__Deine Aufgaben__
1. Stimmen die folgenden Aussagen mit dem vorliegenden Text überein? Antworte jeweils mit Ja oder Nein und zitiere die entscheidenden Worte. (a) Der Drosselhahn wird von den Knöpfen 1 und 4 aus bedient. (b) Das Zugorgan 2 führt zum Benzinbehälter. (c) Beim Anziehen des Bremshebels w wird die Bremsstange w1 aufwärts geführt.
2. Womit ist der längere Arm d1 des Winkelhebels laut dem vorliegenden Text außer mit dem Hebel des Kompressionshahns verbunden?

Von den Knöpfen 1 und 4 aus
(Fig.
75) wird der Drosselhahn bedient. Hierzu führen die Zugorgane 1 und 4 durch die
Lenkstangenarme über Leitröllchen q und t in das Innere des Steuerrohres b3, ferner über die
Röllchen r und u zunächst
zu den auf der Tretkurbelachse o drehbaren Hebeln 1 und 4 und von hier aus
weiter zu dem Winkelhebel des Drosselhahns z, am
Benzinbehälter x (Fig. 74).
Zum Einstellen der Zündung führt vom Knopf u2 (Fig. 75 u. 76) das
Zugorgan 2 über die Röllchen t und s nach dem ebenfalls auf der Achse o drehbaren einarmigen Hebel 2 und von dessen Verlängerung nach dem Unterbrecher v.
Durch Anziehen des Bremshebels w wird die Bremsstange
w1 abwärts
geführt und gleichzeitig die Scheibe w3, die mit zwei seitlichen Zapfen auf dem
gegabelten Arm des Winkelhebels c einwirkt. Von dem
zweiten Arm dieses Hebels führt das Zugorgan 3 zu dem
auf der Achse o drehbaren Hebel d. Der längere Arm d1 dieses Winkelhebels ist einerseits mit dem
Hebel des Kompressionshahns y, resp. Auspuffventils,
andererseits aber mit dem Hebel f der Bandbremse w4
verbunden.

__Angezeigte Daten__
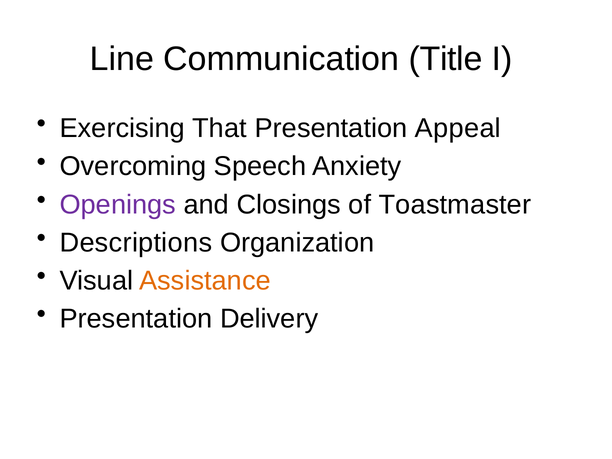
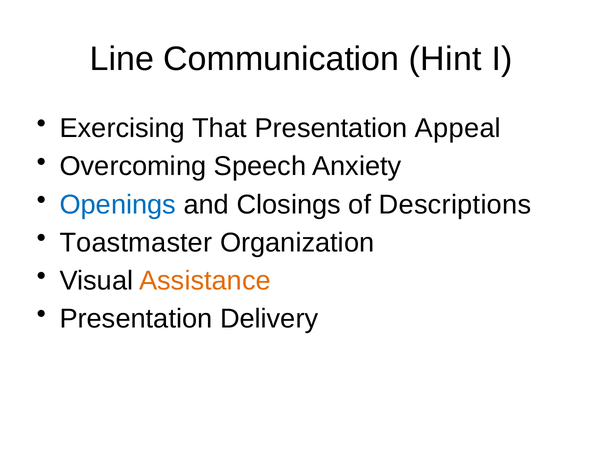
Title: Title -> Hint
Openings colour: purple -> blue
Toastmaster: Toastmaster -> Descriptions
Descriptions: Descriptions -> Toastmaster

__Lösungen__
1.
(a) Ja: „Von den Knöpfen 1 und 4 aus“ … „wird der Drosselhahn bedient.“
(b) Nein: „von dessen Verlängerung nach dem Unterbrecher v.“
(c) Nein: „Durch Anziehen des Bremshebels w wird die Bremsstange w1 abwärts geführt“.

2. Mit dem Hebel f der Bandbremse w4.